EIT Health is matching hospitals and clinics with advice, computer resources, data tools and equipment. But much of its research is on ice, as all available hands go to fighting the pandemic
The European Institute of Innovation and Technology’s health research hub, EIT Health, has refocussed its services to help frontline workers and researchers fight the spread of the coronavirus.
“We’re focused now on anything that could provide some help and relief,” Jan-Philipp Beck CEO told Science|Business. “We’re offering to connect researchers with computing power and data analysts. We have a whole world of diagnostics in our network, along with [medtech] suppliers who want to help out.”
A fair chunk of the research carried out by EIT health, an EU-funded body that organises consortia of universities and companies for R&D projects and training of young entrepreneurs, is on hold.
Some projects “are severely impacted”, with available hands going towards fighting the pandemic, says Beck, who is lockdown in his home in Berlin.
“With good reason, all the work of hospitals and clinics is now about combating COVID-19. And then there’s the shutdown of so many institutions – it means a lot simply has to stop; you don’t just move your lab home,” he said.
“On the operational side, we have called off everything until the end of April, at least.” Beck says he is open to extending deadlines for disrupted projects.
The research hub has set up an ‘offer and ask’ notice board on its website, matching needs with companies and researchers who may have answers. There have been over 100 submissions in the last week.
The service aims to introduce diagnostic device makers with hospitals, and point ventilator makers and bio-decontamination producers to where they’re needed.
Among the offers listed on the website, the Sant Pau Biomedical Research Institute in Barcelona says it can help with genomic and big data analysis.
Contract research organisation Profil is pitching the use of its facilities to vaccine makers while Bingli, a Belgian-Dutch telemedicine company, has created an online survey to help people with suspected COVID-19 symptoms work out if they need to contact a doctor.
Beck said EIT Health’s autumn funding round is likely to include a call for projects aimed at helping manage the aftermath of the outbreak.
“How can we become better prepared for future pandemics? We’re not fully in the business of vaccine or drug development at EIT Health, but are there ways we can help make hospitals more [flexible]? Can we make data tools that are better at predicting the spread of diseases?” he said.
Beck is also thinking about ways to minimise the painful coronavirus-induced economic shock unfolding in Europe.
“We see investment collapsing already,” he said. “We are looking into how we can mobilise quick short-term support to maintain key projects.
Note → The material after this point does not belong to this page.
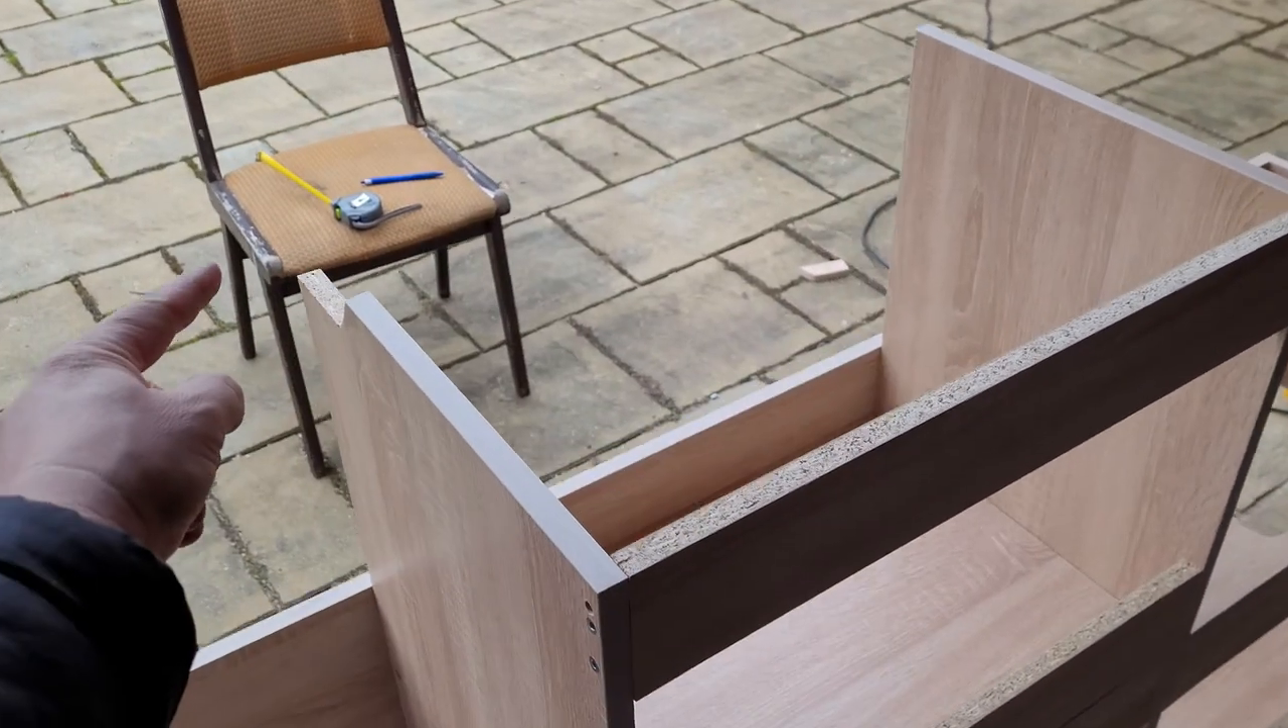Tutaj jeszcze na górę muszę dać deskę, ale oczywiście muszę ją wyciąć.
Otherwise, there’s the risk we lose an entire generation of small companies.”
The European Commission has announced €164 million for start-ups and SMEs with innovative solutions to tackle the outbreak – “a very good sign”, said Beck, which he hopes governments can match.
“The natural focus for countries will be on saving traditional industry and small businesses that are losing customers.” But politicians must also consider the needs of start-ups, Beck said.
“I don’t know to what extent government [recovery] schemes can address the needs of early-stage companies,” he said. “A small loan for a traditional business and a million-euro equity loan for a start-up are very different things,.”
“On top of everything else we need to be focusing on, we have to figure out how to get the really promising companies through this dark period,” Beck said.